**YOUR GOAL**
Extract all lines that hold "ഉടമസ" from the records below.

**THE INPUT**

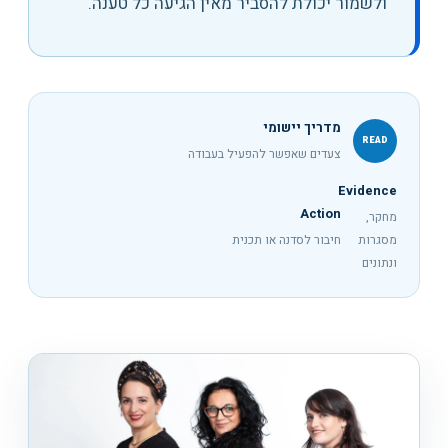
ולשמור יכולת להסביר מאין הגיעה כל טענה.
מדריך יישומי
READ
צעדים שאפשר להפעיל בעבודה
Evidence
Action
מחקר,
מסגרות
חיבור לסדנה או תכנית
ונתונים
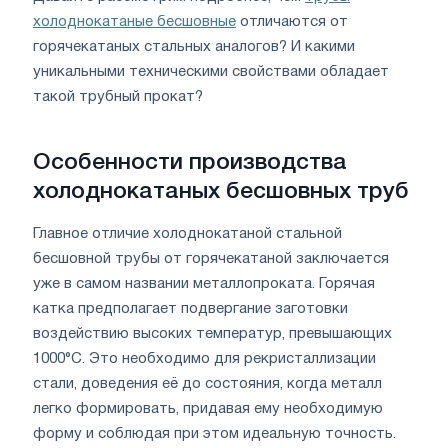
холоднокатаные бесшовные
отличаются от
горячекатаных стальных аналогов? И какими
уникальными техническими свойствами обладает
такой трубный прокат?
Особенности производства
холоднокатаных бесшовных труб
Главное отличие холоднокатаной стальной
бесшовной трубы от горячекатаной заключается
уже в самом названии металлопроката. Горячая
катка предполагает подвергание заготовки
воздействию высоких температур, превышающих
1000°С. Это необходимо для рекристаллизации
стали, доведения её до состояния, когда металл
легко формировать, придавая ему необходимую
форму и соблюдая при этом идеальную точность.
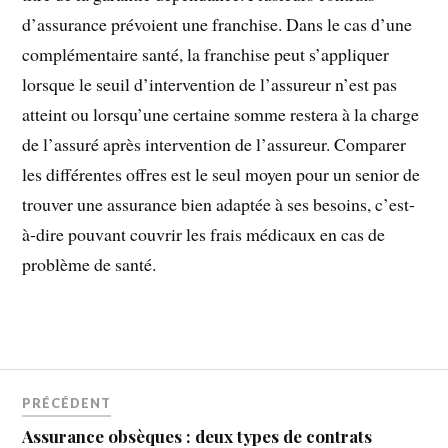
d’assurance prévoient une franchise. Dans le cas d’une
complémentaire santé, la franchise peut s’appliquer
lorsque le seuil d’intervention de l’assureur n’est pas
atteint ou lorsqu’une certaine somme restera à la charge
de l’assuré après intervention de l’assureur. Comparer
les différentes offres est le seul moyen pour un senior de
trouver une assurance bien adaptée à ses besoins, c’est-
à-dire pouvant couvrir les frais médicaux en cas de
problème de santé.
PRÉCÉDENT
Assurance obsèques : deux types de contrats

...

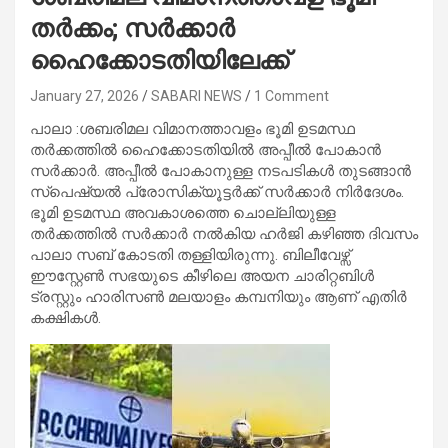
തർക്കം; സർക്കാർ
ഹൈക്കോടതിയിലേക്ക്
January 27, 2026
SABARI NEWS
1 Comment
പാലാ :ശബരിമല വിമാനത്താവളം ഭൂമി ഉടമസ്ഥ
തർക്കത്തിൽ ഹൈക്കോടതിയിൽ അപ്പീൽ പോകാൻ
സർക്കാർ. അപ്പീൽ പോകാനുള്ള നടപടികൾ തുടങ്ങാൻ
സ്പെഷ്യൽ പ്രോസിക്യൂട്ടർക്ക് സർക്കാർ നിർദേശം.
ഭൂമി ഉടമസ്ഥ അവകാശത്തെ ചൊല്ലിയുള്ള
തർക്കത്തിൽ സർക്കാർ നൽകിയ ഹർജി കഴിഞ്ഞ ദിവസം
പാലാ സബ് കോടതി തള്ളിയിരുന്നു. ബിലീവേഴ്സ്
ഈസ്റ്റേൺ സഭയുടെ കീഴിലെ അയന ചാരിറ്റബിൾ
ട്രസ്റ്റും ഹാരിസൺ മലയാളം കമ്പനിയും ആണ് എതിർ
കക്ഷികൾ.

**SOLUTION TO THE PROBLEM**
പാലാ :ശബരിമല വിമാനത്താവളം ഭൂമി ഉടമസ്ഥ
ഭൂമി ഉടമസ്ഥ അവകാശത്തെ ചൊല്ലിയുള്ള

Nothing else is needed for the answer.